Not being equipped doesn’t make Christianity untrue.
Second, not having an answer does not affect the truth of what a person believes. Your beliefs can be absolutely correct, even if you cannot explain or defend them.
Consider other beliefs you might hold. If asked whether you believe humans landed on the moon in 1969, I imagine you would say you do. But, if you happened to strike up a conversation with a moon landing denier (these folks are more common than you think) who shared all his well-crafted objections, and pressed you to defend your beliefs, you would probably have very few answers. But, surely you wouldn’t abandon that belief just because you were stumped! Your belief would still be correct.

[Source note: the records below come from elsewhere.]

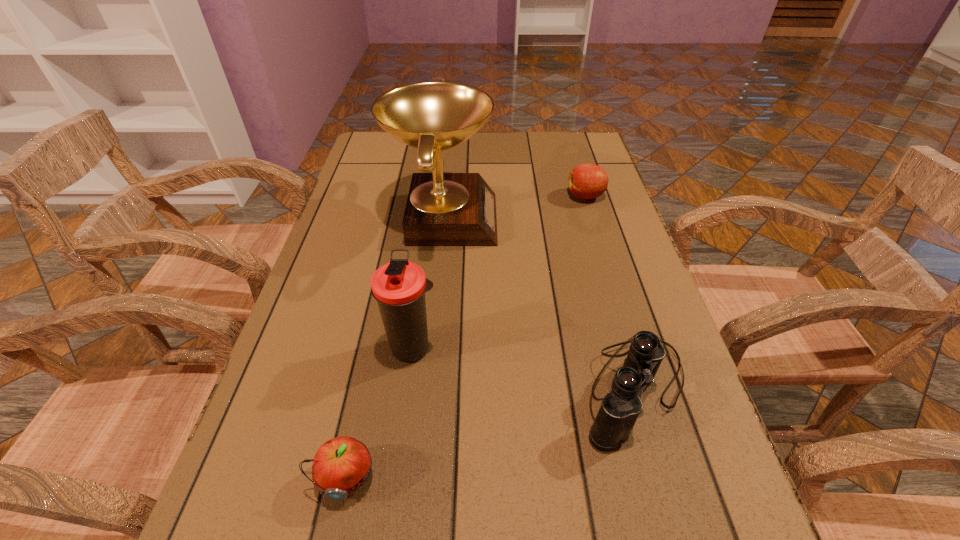
The height and width of the screenshot is (540, 960). Identify the location of free spot that satisfies the following two spatial constraints: 1. on the back side of the thermos bottle; 2. on the right side of the farther apple. (434, 196).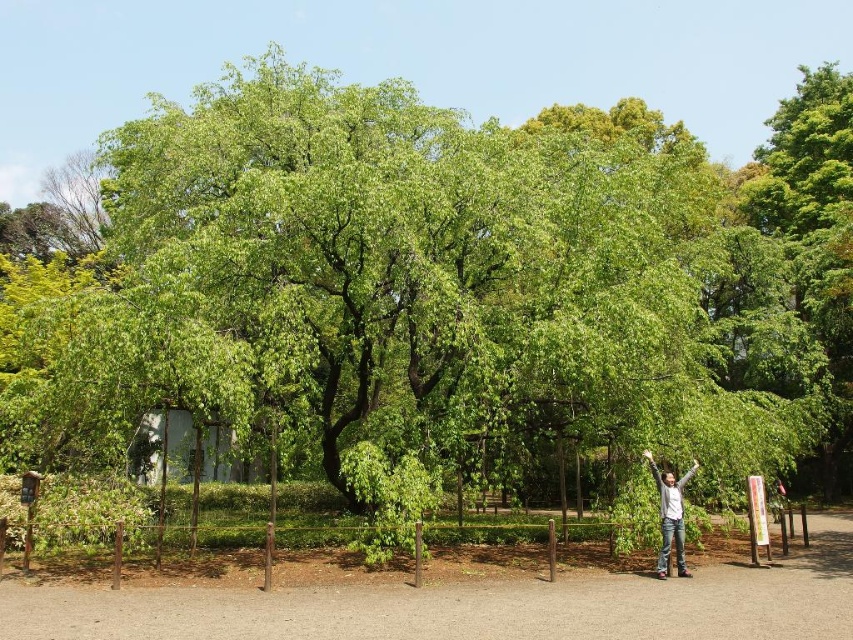
Question: Considering the relative positions of brown soil at lower center and white wood hut at lower left in the image provided, where is brown soil at lower center located with respect to white wood hut at lower left?

Choices:
 (A) left
 (B) right

Answer: (B)

Question: Which point is closer to the camera taking this photo?

Choices:
 (A) (662, 525)
 (B) (201, 460)

Answer: (A)

Question: Which point is farther to the camera?

Choices:
 (A) white wood hut at lower left
 (B) gray cotton shirt at center
 (C) brown soil at lower center

Answer: (A)

Question: Does brown soil at lower center have a smaller size compared to gray cotton shirt at center?

Choices:
 (A) yes
 (B) no

Answer: (B)

Question: Is the position of white wood hut at lower left less distant than that of gray cotton shirt at center?

Choices:
 (A) yes
 (B) no

Answer: (B)

Question: Which of the following is the farthest from the observer?

Choices:
 (A) gray cotton shirt at center
 (B) brown soil at lower center
 (C) white wood hut at lower left

Answer: (C)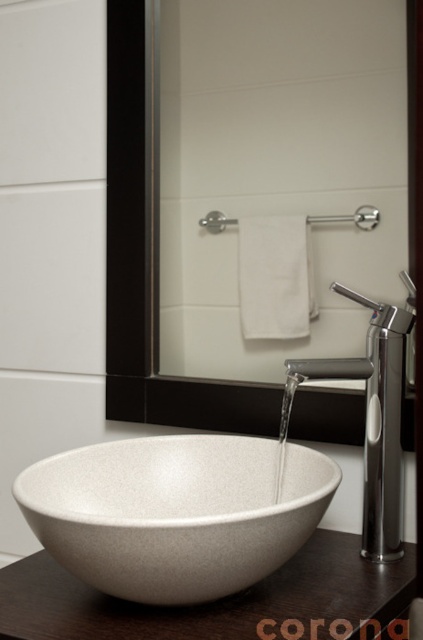
You are a bathroom assistant and need to place a new soap dispenser between the white matte towel at upper center and the white speckled stone sink at center. The soap dispenser is 18 centimeters long. Will it fit without overlapping either object?

The distance between the white matte towel at upper center and the white speckled stone sink at center is 36.36 centimeters. Since the soap dispenser is 18 centimeters long, it will fit comfortably between them without overlapping either object.

You are standing in the bathroom and want to reach the point at coordinates point (186, 253) and point (162, 604). Which point should you approach first if you want to reach the one that is farther away from you?

You should approach point (186, 253) first because it is behind point (162, 604), meaning it is farther away from you.

You are a bathroom designer and want to place a decorative item between the white matte towel at upper center and the white speckled stone sink at center. Given their widths, which object should you place the item closer to?

Since the white matte towel at upper center is narrower than the white speckled stone sink at center, you should place the decorative item closer to the white speckled stone sink at center to maintain balance.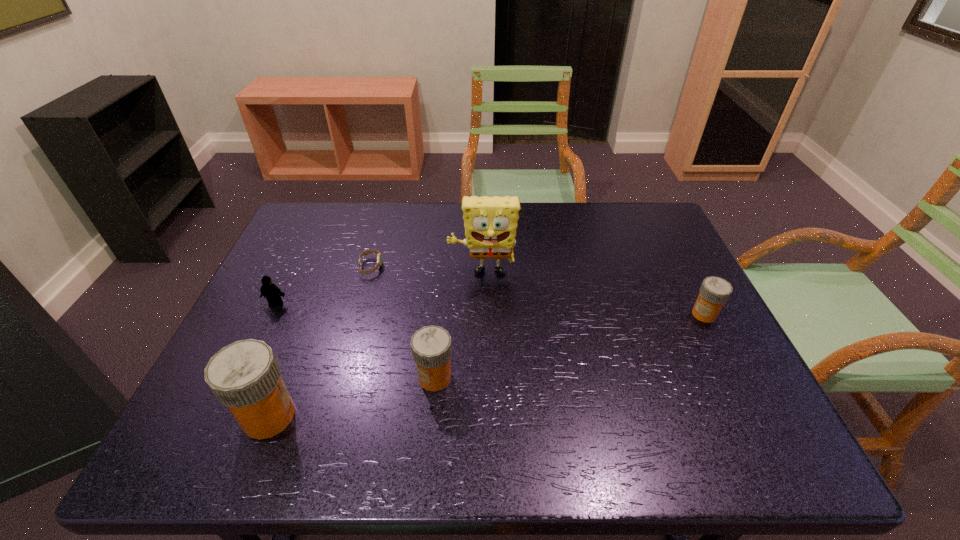
You are a GUI agent. You are given a task and a screenshot of the screen. Output one action in this format:
    pyautogui.click(x=<x>, y=<y>)
    Task: Click on the vacant space located 0.390m on the label side of the tallest medicine
    The image size is (960, 540).
    Given the screenshot: What is the action you would take?
    pyautogui.click(x=486, y=416)

Identify the location of free space located 0.090m on the label side of the third tallest object. The width and height of the screenshot is (960, 540). (376, 377).

Where is `free space located on the label side of the third tallest object`? Image resolution: width=960 pixels, height=540 pixels. free space located on the label side of the third tallest object is located at coordinates (282, 377).

Where is `vacant space located 0.260m on the label side of the third tallest object`? The height and width of the screenshot is (540, 960). vacant space located 0.260m on the label side of the third tallest object is located at coordinates (300, 377).

Where is `vacant space located on the label side of the rightmost medicine`? Image resolution: width=960 pixels, height=540 pixels. vacant space located on the label side of the rightmost medicine is located at coordinates (577, 314).

Where is `vacant space located 0.130m on the label side of the rightmost medicine`? The image size is (960, 540). vacant space located 0.130m on the label side of the rightmost medicine is located at coordinates (640, 314).

In order to click on vacant space located 0.350m on the label side of the rightmost medicine in this screenshot , I will do `click(554, 314)`.

Where is `free space located on the face of the tallest object`? The image size is (960, 540). free space located on the face of the tallest object is located at coordinates (483, 413).

The image size is (960, 540). What are the coordinates of `free spot located 0.350m on the face of the shortest object` in the screenshot? It's located at (504, 267).

Where is `blank space located 0.170m on the face of the Lego`? blank space located 0.170m on the face of the Lego is located at coordinates (249, 360).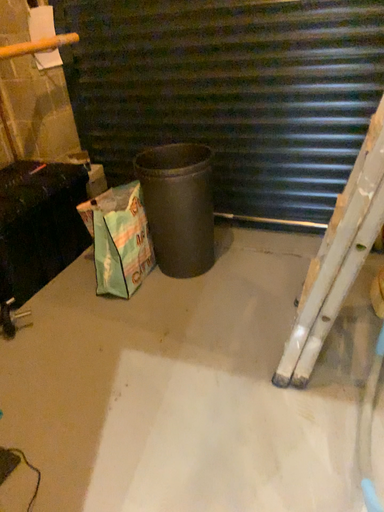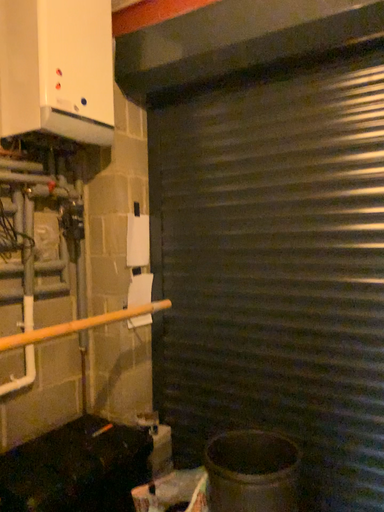
Question: How did the camera likely rotate when shooting the video?

Choices:
 (A) rotated upward
 (B) rotated downward

Answer: (A)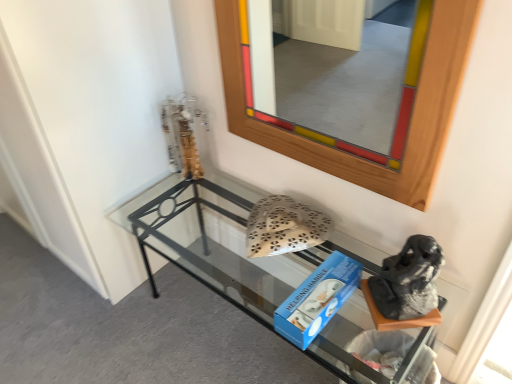
What is the approximate height of metallic gold sculpture at upper left?

36.84 centimeters.

This screenshot has width=512, height=384. What do you see at coordinates (183, 134) in the screenshot? I see `metallic gold sculpture at upper left` at bounding box center [183, 134].

Describe the element at coordinates (219, 242) in the screenshot. I see `clear glass shelf at lower center` at that location.

Measure the distance between point [401,273] and camera.

1.11 meters.

Where is `wooden frame at upper center`? This screenshot has width=512, height=384. wooden frame at upper center is located at coordinates click(338, 71).

Can you confirm if gray fabric boot at lower right is positioned to the left of clear glass shelf at lower center?

No, gray fabric boot at lower right is not to the left of clear glass shelf at lower center.

Which of these two, gray fabric boot at lower right or clear glass shelf at lower center, is bigger?

clear glass shelf at lower center is bigger.

From their relative heights in the image, would you say gray fabric boot at lower right is taller or shorter than clear glass shelf at lower center?

Clearly, gray fabric boot at lower right is shorter compared to clear glass shelf at lower center.

Considering the points (388, 289) and (142, 233), which point is behind, point (388, 289) or point (142, 233)?

The point (142, 233) is more distant.

Visually, is wooden frame at upper center positioned to the left or to the right of metallic gold sculpture at upper left?

wooden frame at upper center is positioned on metallic gold sculpture at upper left's right side.

Looking at this image, measure the distance from wooden frame at upper center to metallic gold sculpture at upper left.

wooden frame at upper center and metallic gold sculpture at upper left are 5.77 feet apart.

From the image's perspective, between wooden frame at upper center and metallic gold sculpture at upper left, who is located below?

metallic gold sculpture at upper left, from the image's perspective.

Who is taller, wooden frame at upper center or metallic gold sculpture at upper left?

With more height is wooden frame at upper center.

You are a GUI agent. You are given a task and a screenshot of the screen. Output one action in this format:
    pyautogui.click(x=<x>, y=<y>)
    Task: Click on the footwear below the wooden frame at upper center (from a real-world perspective)
    The height and width of the screenshot is (384, 512).
    Given the screenshot: What is the action you would take?
    pyautogui.click(x=408, y=280)

Looking at the image, does wooden frame at upper center seem bigger or smaller compared to gray fabric boot at lower right?

wooden frame at upper center is bigger than gray fabric boot at lower right.

Considering the positions of point (358, 89) and point (402, 316), is point (358, 89) closer or farther from the camera than point (402, 316)?

Point (358, 89).

Between metallic gold sculpture at upper left and gray fabric boot at lower right, which one is positioned in front?

gray fabric boot at lower right.

Can you confirm if metallic gold sculpture at upper left is bigger than gray fabric boot at lower right?

No, metallic gold sculpture at upper left is not bigger than gray fabric boot at lower right.

From the image's perspective, which is above, metallic gold sculpture at upper left or gray fabric boot at lower right?

metallic gold sculpture at upper left appears higher in the image.

From the image's perspective, which one is positioned higher, clear glass shelf at lower center or metallic gold sculpture at upper left?

From the image's view, metallic gold sculpture at upper left is above.

Is metallic gold sculpture at upper left located within clear glass shelf at lower center?

No, metallic gold sculpture at upper left is not inside clear glass shelf at lower center.

Is point (172, 221) positioned after point (183, 156)?

That is True.

From a real-world perspective, does clear glass shelf at lower center stand above metallic gold sculpture at upper left?

No, from a real-world perspective, clear glass shelf at lower center is not over metallic gold sculpture at upper left

Which of these two, gray fabric boot at lower right or wooden frame at upper center, stands shorter?

Standing shorter between the two is gray fabric boot at lower right.

Which of these two, gray fabric boot at lower right or wooden frame at upper center, is smaller?

gray fabric boot at lower right is smaller.

Consider the image. How many degrees apart are the facing directions of gray fabric boot at lower right and wooden frame at upper center?

46.2 degrees.

Is gray fabric boot at lower right turned away from wooden frame at upper center?

No.

Is wooden frame at upper center located within metallic gold sculpture at upper left?

Definitely not — wooden frame at upper center is not inside metallic gold sculpture at upper left.

From a real-world perspective, is metallic gold sculpture at upper left positioned above or below wooden frame at upper center?

In terms of real-world spatial position, metallic gold sculpture at upper left is below wooden frame at upper center.

Is metallic gold sculpture at upper left thinner than wooden frame at upper center?

No, metallic gold sculpture at upper left is not thinner than wooden frame at upper center.

In the scene shown: Looking at the image, does metallic gold sculpture at upper left seem bigger or smaller compared to wooden frame at upper center?

metallic gold sculpture at upper left is smaller than wooden frame at upper center.

The image size is (512, 384). I want to click on shelf below the gray fabric boot at lower right (from the image's perspective), so coord(219,242).

Identify the location of sculpture below the wooden frame at upper center (from a real-world perspective). This screenshot has width=512, height=384. point(183,134).

From the image, which object appears to be farther from clear glass shelf at lower center, wooden frame at upper center or gray fabric boot at lower right?

Among the two, wooden frame at upper center is located further to clear glass shelf at lower center.

Considering their positions, is metallic gold sculpture at upper left positioned closer to wooden frame at upper center than clear glass shelf at lower center?

clear glass shelf at lower center is positioned closer to the anchor wooden frame at upper center.

From the image, which object appears to be farther from metallic gold sculpture at upper left, clear glass shelf at lower center or gray fabric boot at lower right?

gray fabric boot at lower right is positioned further to the anchor metallic gold sculpture at upper left.

When comparing their distances from clear glass shelf at lower center, does metallic gold sculpture at upper left or wooden frame at upper center seem further?

Based on the image, wooden frame at upper center appears to be further to clear glass shelf at lower center.

Which object lies nearer to the anchor point clear glass shelf at lower center, metallic gold sculpture at upper left or gray fabric boot at lower right?

metallic gold sculpture at upper left is positioned closer to the anchor clear glass shelf at lower center.

From the image, which object appears to be nearer to wooden frame at upper center, clear glass shelf at lower center or gray fabric boot at lower right?

clear glass shelf at lower center.

When comparing their distances from wooden frame at upper center, does gray fabric boot at lower right or clear glass shelf at lower center seem closer?

clear glass shelf at lower center lies closer to wooden frame at upper center than the other object.

From the image, which object appears to be nearer to metallic gold sculpture at upper left, gray fabric boot at lower right or wooden frame at upper center?

gray fabric boot at lower right.

The width and height of the screenshot is (512, 384). What are the coordinates of `shelf located between wooden frame at upper center and metallic gold sculpture at upper left in the depth direction` in the screenshot? It's located at (219, 242).

At what (x,y) coordinates should I click in order to perform the action: click on footwear between wooden frame at upper center and clear glass shelf at lower center vertically. Please return your answer as a coordinate pair (x, y). Looking at the image, I should click on (408, 280).

This screenshot has height=384, width=512. In order to click on shelf between metallic gold sculpture at upper left and gray fabric boot at lower right from left to right in this screenshot , I will do `click(219, 242)`.

You are a GUI agent. You are given a task and a screenshot of the screen. Output one action in this format:
    pyautogui.click(x=<x>, y=<y>)
    Task: Click on the mirror between metallic gold sculpture at upper left and gray fabric boot at lower right from left to right
    
    Given the screenshot: What is the action you would take?
    pyautogui.click(x=338, y=71)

The fact of the matter is that most things we believe are like this. We haven’t had time to personally investigate each and every belief we hold—instead, we rely on other authorities. A person might believe that E=mc2, that Constantine won the battle of Milvian bridge, and that their grandfather was born in George, Iowa. But, few could defend these beliefs on the spot if pressed by a determined critic who was eager to question everything.
Third, don’t confuse not having an answer with there not being an answer. The two are not the same. Even if you don’t have answers to difficult questions, that does not mean there are none. Indeed, you should know that most of the objections you will hear are old news (even though they are often presented like no one had ever thought of them before).
I have learned that lesson myself in many ways over the years. Every time I think I’ve come across an original objection, I typically discover it was raised long ago in the early church. And answered long ago in the early church.
If you are a rising college student, here’s the big point: you’re not going to be able to answer every objection to Christianity that you hear. And that’s OK. You just need to be ready for that. It’s not a reason to doubt your faith.
Instead, it should be a reason to study your faith—a reason to dig deeper into what you believe and why you believe it. And when that happens, you will find that the challenges you faced didn’t make you weaker, but instead they made you stronger.